How do you know your prompt change is better? Traditional metrics (BLEU/ROUGE) work for translation but fail for open-ended generation. Modern evaluation combines task-specific automated checks, LLM-as-judge for subjective quality, and human spot-checks on a calibration set.
Reference-based metrics
BLEU, ROUGE, METEOR compare output to gold-standard reference. Great for translation, summarization (where there IS a right answer). Useless for chatbots — many right answers exist.
LLM-as-judge
Use a stronger model (GPT-4o, Claude Opus) to score your output.
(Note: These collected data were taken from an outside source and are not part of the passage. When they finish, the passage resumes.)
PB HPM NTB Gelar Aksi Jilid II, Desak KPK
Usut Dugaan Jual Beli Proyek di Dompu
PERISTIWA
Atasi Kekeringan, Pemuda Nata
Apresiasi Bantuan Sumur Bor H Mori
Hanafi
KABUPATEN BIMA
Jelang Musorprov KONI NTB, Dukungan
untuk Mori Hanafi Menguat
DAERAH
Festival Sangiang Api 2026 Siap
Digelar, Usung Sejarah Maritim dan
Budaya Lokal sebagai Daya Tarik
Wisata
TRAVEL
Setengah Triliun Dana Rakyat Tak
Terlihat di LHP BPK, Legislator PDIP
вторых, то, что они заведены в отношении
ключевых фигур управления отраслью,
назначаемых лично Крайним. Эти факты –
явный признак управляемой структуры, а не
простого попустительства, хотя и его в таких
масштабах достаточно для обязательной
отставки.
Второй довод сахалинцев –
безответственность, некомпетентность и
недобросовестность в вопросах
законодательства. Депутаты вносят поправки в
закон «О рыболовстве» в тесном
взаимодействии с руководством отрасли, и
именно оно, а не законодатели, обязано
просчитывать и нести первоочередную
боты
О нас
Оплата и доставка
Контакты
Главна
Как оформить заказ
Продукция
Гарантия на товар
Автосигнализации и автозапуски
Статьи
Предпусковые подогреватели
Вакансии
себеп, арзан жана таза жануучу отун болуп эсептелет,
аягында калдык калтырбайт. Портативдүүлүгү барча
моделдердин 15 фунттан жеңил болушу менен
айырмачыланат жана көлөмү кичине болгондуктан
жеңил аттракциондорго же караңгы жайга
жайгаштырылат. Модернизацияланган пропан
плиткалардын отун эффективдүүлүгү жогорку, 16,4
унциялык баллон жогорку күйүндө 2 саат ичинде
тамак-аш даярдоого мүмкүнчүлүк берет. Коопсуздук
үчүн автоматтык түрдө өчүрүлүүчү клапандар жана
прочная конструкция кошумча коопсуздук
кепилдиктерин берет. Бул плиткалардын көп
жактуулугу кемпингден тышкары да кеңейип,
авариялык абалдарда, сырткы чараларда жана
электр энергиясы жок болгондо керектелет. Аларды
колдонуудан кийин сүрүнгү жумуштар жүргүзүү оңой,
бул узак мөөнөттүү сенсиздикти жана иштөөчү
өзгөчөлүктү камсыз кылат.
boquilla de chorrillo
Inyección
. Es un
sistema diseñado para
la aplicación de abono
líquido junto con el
Standard prompt: 'Rate this response 1-5 on helpfulness, correctness, conciseness.' Add chain-of-thought before the rating. Correlates ~0.7-0.8 with human judgment — good enough for relative comparisons.
Task-specific checks
Function calling? Verify the function name and required args. JSON output? Validate against schema. SQL generation? Execute against test DB. Code? Run tests. These deterministic checks catch the most common failures cheaply.
Calibration set
Maintain 100-500 examples with human-curated 'good' answers. Run every prompt change against this set; flag regressions. Update quarterly as your product evolves. This is your evaluation safety net.
Continuous online eval
Sample 1% of production traffic into an eval queue. Score with LLM-as-judge. Track score over time — alert when it drifts >5%. Catches model deprecations and data drift before users complain.